Write the next part of the Tversky Neural Networks project description below, starting right after its final line.

==== Text for analysis

Skip to main content

My faithful reproduction of Tversky Neural Networks (TNNs)

Project description

Tversky Neural Networks (TNN)

License: MIT Python 3.10+

A PyTorch implementation of Tversky Neural Networks (TNNs), a novel architecture that replaces traditional linear classification layers with Tversky similarity-based projection layers. This implementation faithfully reproduces the key concepts from the original paper and provides optimized, production-ready models for both research and practical applications.

🚀 What are Tversky Neural Networks?

Tversky Neural Networks introduce a fundamentally different approach to neural network classification by leveraging Tversky similarity functions instead of traditional dot-product operations. The key innovation is the Tversky Projection Layer, which:

  • Replaces linear layers with learnable prototype-based similarity computations
  • Uses asymmetric similarity through Tversky index (α, β parameters)
  • Provides interpretable representations through learned prototypes
  • Maintains competitive accuracy while offering explainable decision boundaries

Core Mathematical Foundation

The Tversky Projection Layer computes similarities between input features and learned prototypes using:

S_Ω,α,β,θ(x, π_k) = |x ∩ π_k|_Ω / (|x ∩ π_k|_Ω + α|x \ π_k|_Ω + β|π_k \ x|_Ω + θ)

Where:

  • x is the input feature vector
  • π_k are learned prototypes
  • Ω is a learned feature bank
  • α, β control asymmetric similarity weighting
  • θ provides numerical stability

📦 Installation

From PyPI (Recommended)

pip install tnn

From Source

git clone https://github.com/akshathmangudi/tnn.git
cd tnn
pip install -e .

========
==== Material shown

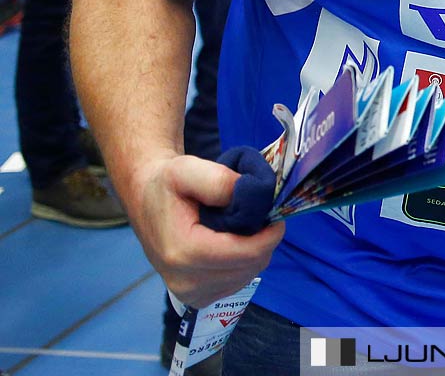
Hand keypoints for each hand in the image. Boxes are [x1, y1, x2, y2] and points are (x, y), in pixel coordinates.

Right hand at [128, 153, 283, 308]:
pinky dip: (244, 264)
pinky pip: (236, 283)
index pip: (246, 254)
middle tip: (259, 218)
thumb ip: (219, 180)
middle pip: (250, 266)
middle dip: (263, 241)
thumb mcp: (187, 169)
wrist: (145, 200)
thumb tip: (249, 194)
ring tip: (243, 229)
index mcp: (183, 252)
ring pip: (247, 276)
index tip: (276, 215)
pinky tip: (234, 244)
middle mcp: (184, 282)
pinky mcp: (196, 298)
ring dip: (254, 252)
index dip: (270, 235)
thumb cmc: (166, 184)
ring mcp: (190, 294)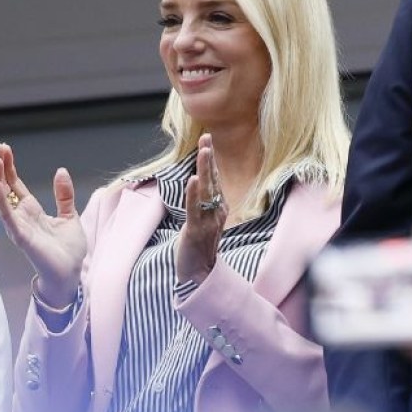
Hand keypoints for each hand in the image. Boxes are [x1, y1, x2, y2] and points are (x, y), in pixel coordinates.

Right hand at [0, 141, 85, 305]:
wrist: (71, 274)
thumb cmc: (67, 249)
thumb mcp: (69, 216)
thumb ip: (64, 195)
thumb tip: (61, 170)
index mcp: (31, 211)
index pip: (15, 184)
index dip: (9, 166)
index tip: (3, 148)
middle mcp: (21, 217)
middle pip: (5, 188)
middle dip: (0, 168)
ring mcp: (19, 227)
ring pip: (2, 200)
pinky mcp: (22, 237)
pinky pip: (8, 217)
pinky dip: (2, 202)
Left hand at [177, 134, 225, 285]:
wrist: (199, 275)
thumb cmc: (199, 247)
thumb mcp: (203, 221)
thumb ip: (204, 203)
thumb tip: (200, 182)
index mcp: (218, 208)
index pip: (214, 178)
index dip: (210, 159)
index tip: (206, 140)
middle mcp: (217, 212)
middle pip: (213, 179)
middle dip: (208, 157)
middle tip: (206, 137)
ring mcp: (208, 221)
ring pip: (206, 190)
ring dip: (204, 169)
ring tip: (203, 150)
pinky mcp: (197, 230)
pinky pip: (195, 209)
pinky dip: (193, 194)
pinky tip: (193, 179)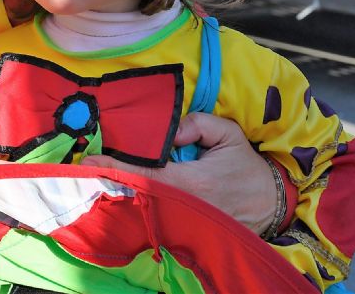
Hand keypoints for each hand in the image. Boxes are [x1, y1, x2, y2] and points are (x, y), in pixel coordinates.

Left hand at [81, 112, 277, 233]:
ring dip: (119, 194)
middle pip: (137, 195)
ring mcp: (183, 221)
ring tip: (94, 180)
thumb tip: (169, 131)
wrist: (271, 204)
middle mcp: (183, 205)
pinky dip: (136, 206)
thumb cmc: (246, 168)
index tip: (92, 163)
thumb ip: (196, 124)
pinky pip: (156, 216)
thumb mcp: (228, 135)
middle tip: (83, 171)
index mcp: (192, 182)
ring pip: (144, 208)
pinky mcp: (184, 230)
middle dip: (110, 182)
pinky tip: (119, 195)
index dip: (117, 169)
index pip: (146, 175)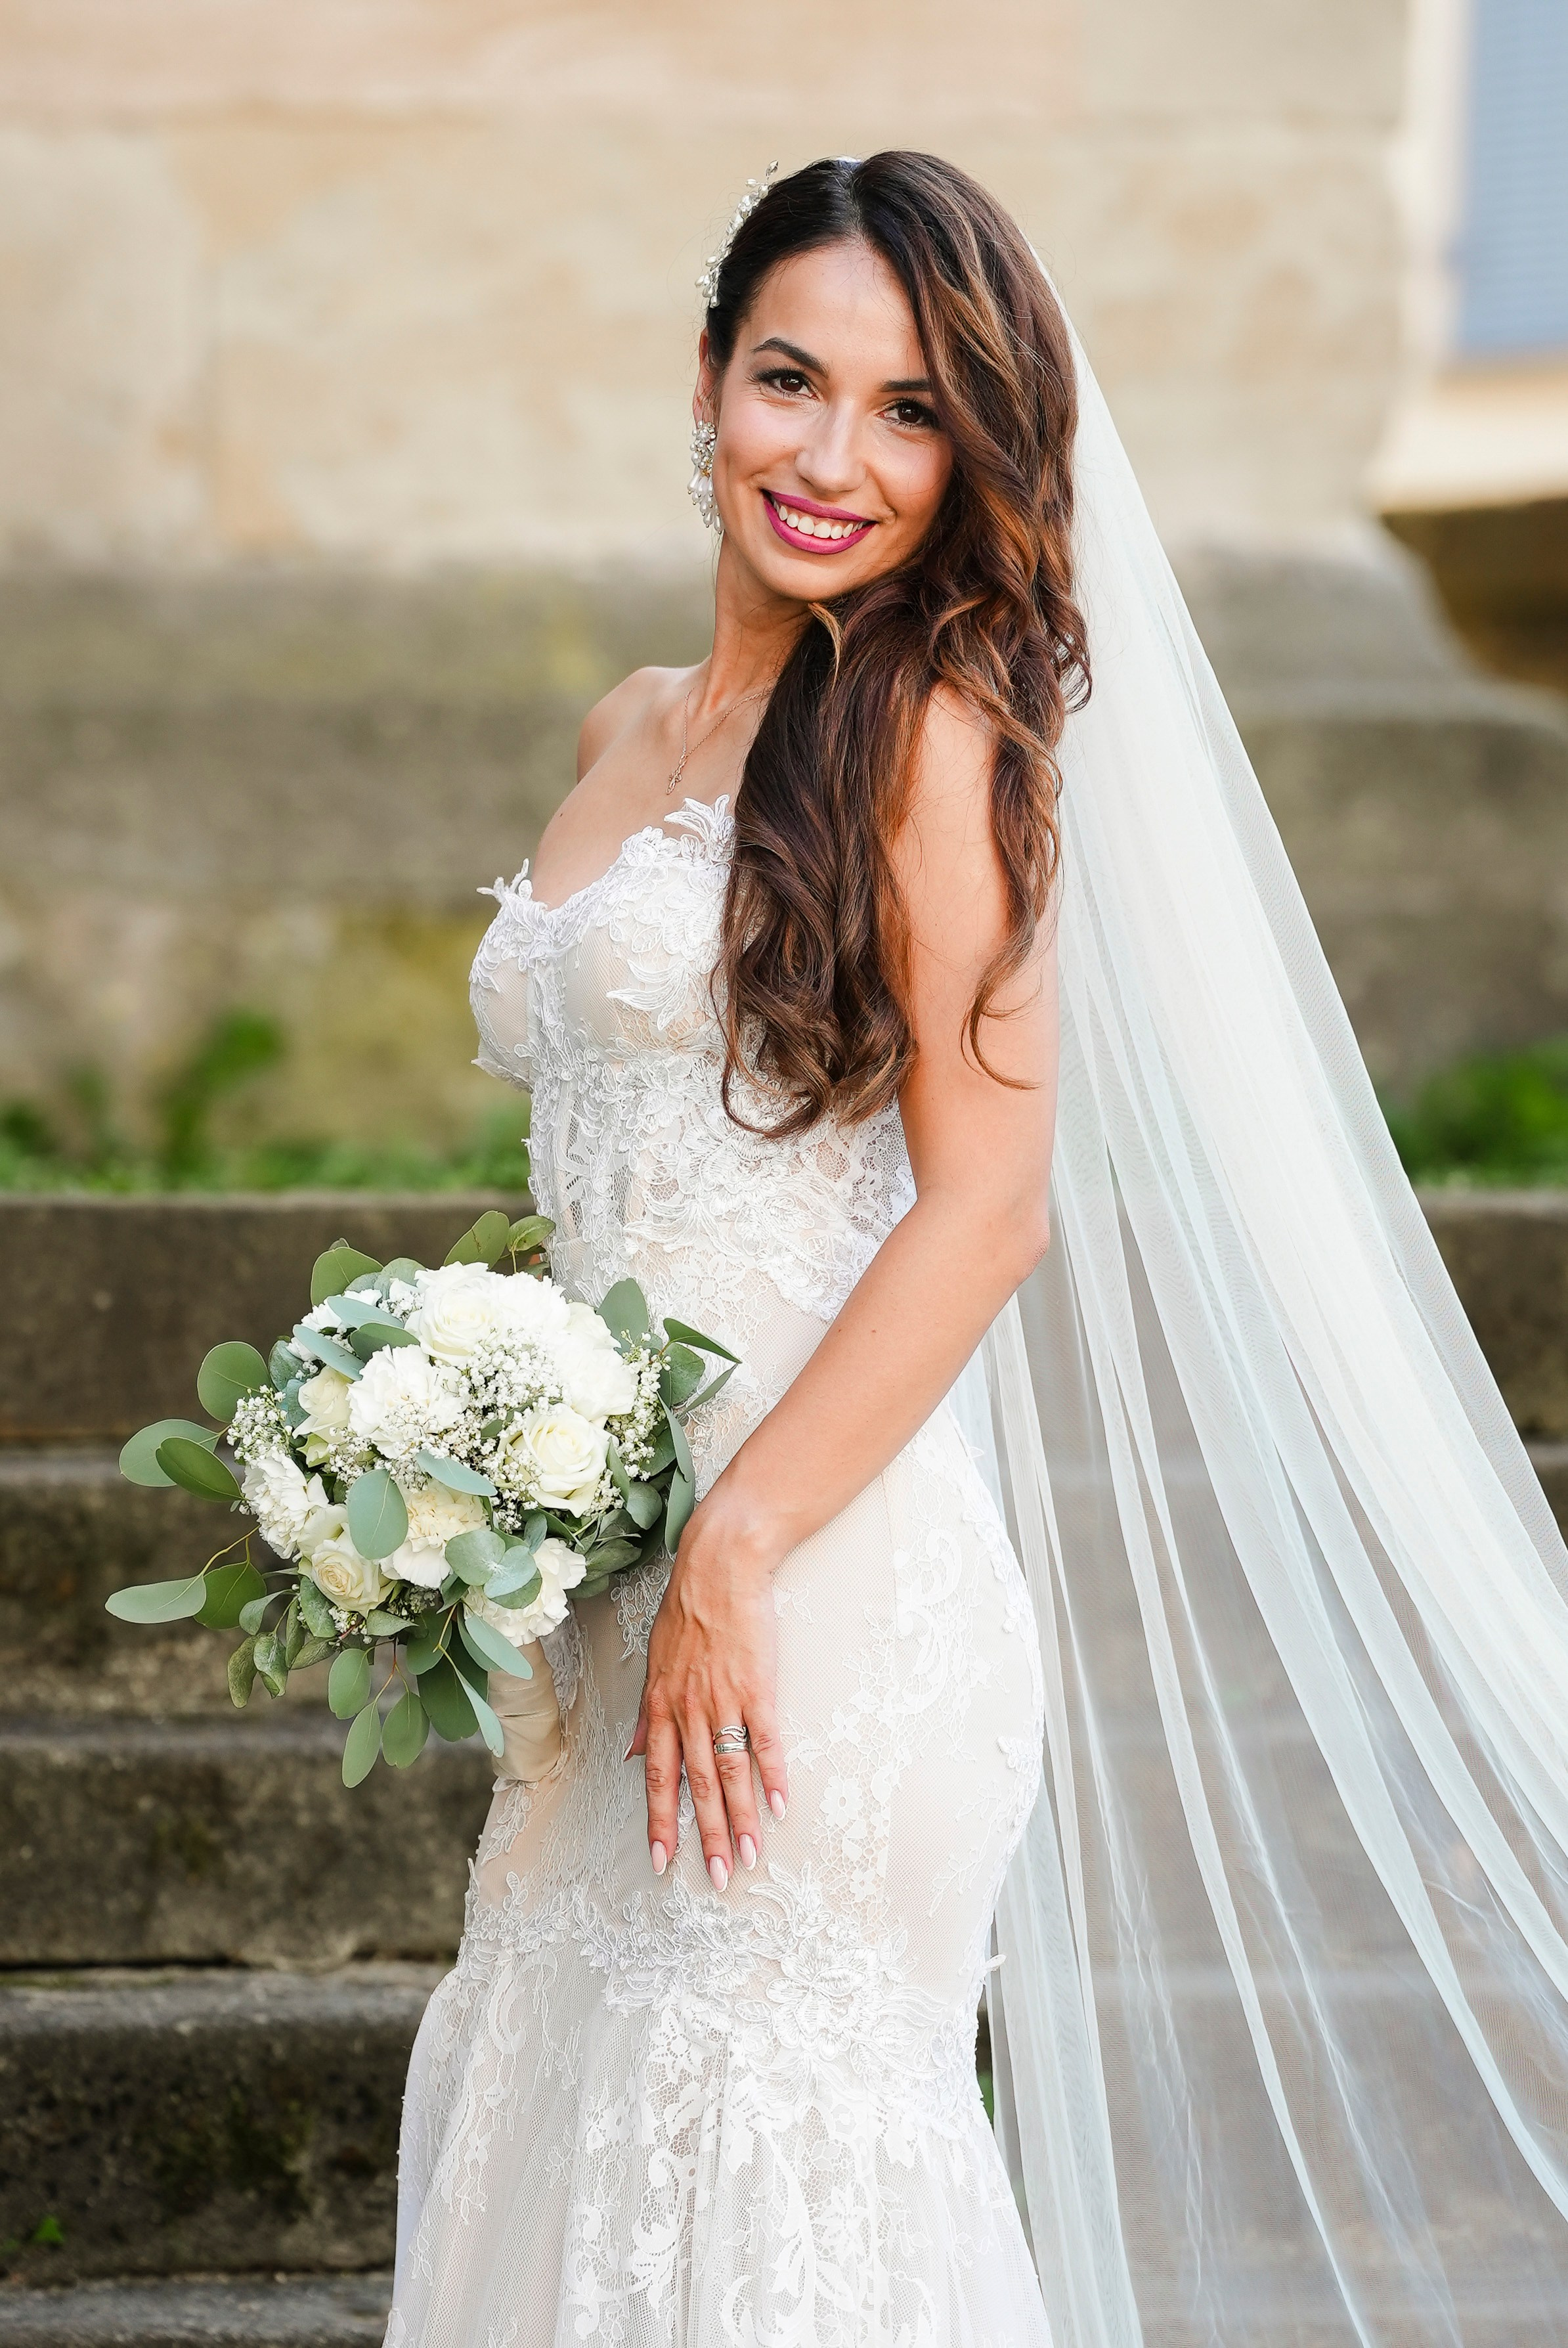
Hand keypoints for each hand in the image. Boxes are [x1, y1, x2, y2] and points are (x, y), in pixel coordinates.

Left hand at [627, 1494, 788, 1888]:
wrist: (719, 1565)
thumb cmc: (688, 1611)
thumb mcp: (655, 1662)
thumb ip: (646, 1715)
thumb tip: (633, 1756)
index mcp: (661, 1706)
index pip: (659, 1776)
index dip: (660, 1821)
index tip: (661, 1862)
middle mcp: (688, 1709)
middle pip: (697, 1784)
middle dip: (705, 1835)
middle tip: (716, 1878)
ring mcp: (723, 1698)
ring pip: (729, 1770)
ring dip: (741, 1817)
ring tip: (750, 1856)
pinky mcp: (757, 1685)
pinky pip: (765, 1738)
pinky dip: (773, 1773)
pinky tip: (781, 1804)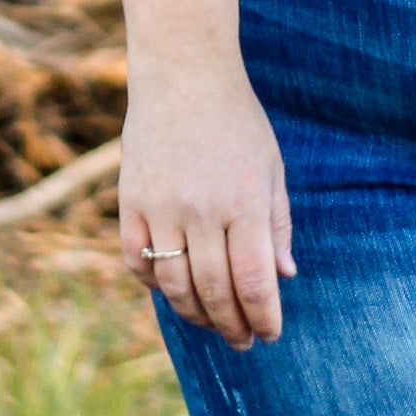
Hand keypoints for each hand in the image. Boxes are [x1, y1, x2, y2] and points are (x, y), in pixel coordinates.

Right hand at [119, 48, 293, 348]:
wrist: (183, 74)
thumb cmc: (237, 122)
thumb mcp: (271, 167)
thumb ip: (278, 223)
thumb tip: (285, 276)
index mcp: (245, 202)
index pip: (254, 281)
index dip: (263, 317)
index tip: (269, 335)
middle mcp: (203, 210)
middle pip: (215, 292)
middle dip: (232, 326)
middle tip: (243, 342)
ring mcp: (162, 207)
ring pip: (174, 286)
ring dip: (194, 315)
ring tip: (211, 323)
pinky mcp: (131, 201)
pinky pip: (136, 260)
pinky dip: (153, 283)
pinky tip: (172, 289)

========

Expected output
Dependencies

  • Python 3.10+
  • PyTorch 2.0+
  • torchvision 0.15+
  • numpy
  • scikit-learn
  • tqdm
  • pillow

🎯 Quick Start

Basic Usage

import torch
from tnn.models import get_resnet_model
from tnn.datasets import get_mnist_loaders

# Create a TverskyResNet model
model = get_resnet_model(
    architecture='resnet18',
    num_classes=10,
    use_tversky=True,
    num_prototypes=8,
    alpha=0.5,
    beta=0.5
)

# Load MNIST dataset
train_loader, val_loader, test_loader = get_mnist_loaders(
    data_dir='./data',
    batch_size=64
)

# Use the model
x = torch.randn(32, 3, 224, 224)  # Batch of images
outputs = model(x)  # Shape: (32, 10)

XOR Toy Problem

Demonstrate TNN capabilities on the classic XOR problem:

from tnn.models.xor import TverskyXORNet
import torch

# Create XOR model
model = TverskyXORNet(
    hidden_dim=8,
    num_prototypes=4,
    alpha=0.5,
    beta=0.5
)

# XOR data
x = torch.tensor([[0., 0.], [0., 1.], [1., 0.], [1., 1.]])
y = torch.tensor([0, 1, 1, 0])

# Forward pass
predictions = model(x)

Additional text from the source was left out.